• **Data for review**:
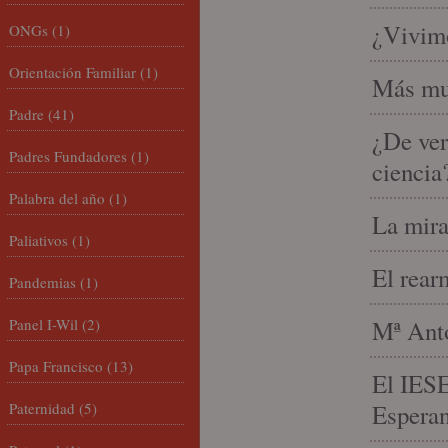
¿Vivimo
ONGs
(1)
Orientación Familiar
(1)
Más mu
Padre
(41)
¿De ver
Padres Fundadores
(1)
ciencia
Palabra del año
(1)
La mira
Paliativos
(1)
El rear
Pandemias
(1)
Panel I-Wil
(2)
Mª Anto
Papa Francisco
(13)
El IESE
Paternidad
(5)
Espera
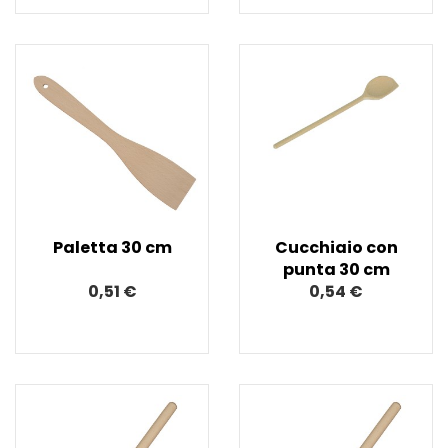
Paletta 30 cm
Cucchiaio con
punta 30 cm
0,51 €
0,54 €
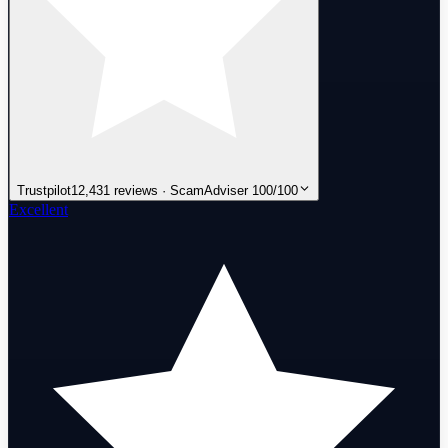
Trustpilot
12,431 reviews · ScamAdviser 100/100
Excellent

• **Task**:
Print the text of every row above line for line, without the pictures.

• **Output of the exercise**:
¿Vivimo
ONGs
(1)
Orientación Familiar
(1)
Más mu
Padre
(41)
¿De ver
Padres Fundadores
(1)
ciencia
Palabra del año
(1)
La mira
Paliativos
(1)
El rear
Pandemias
(1)
Panel I-Wil
(2)
Mª Anto
Papa Francisco
(13)
El IESE
Paternidad
(5)
Espera
Paletta 30 cm
Cucchiaio con
punta 30 cm
0,51 €
0,54 €
Trustpilot
12,431 reviews · ScamAdviser 100/100
Excellent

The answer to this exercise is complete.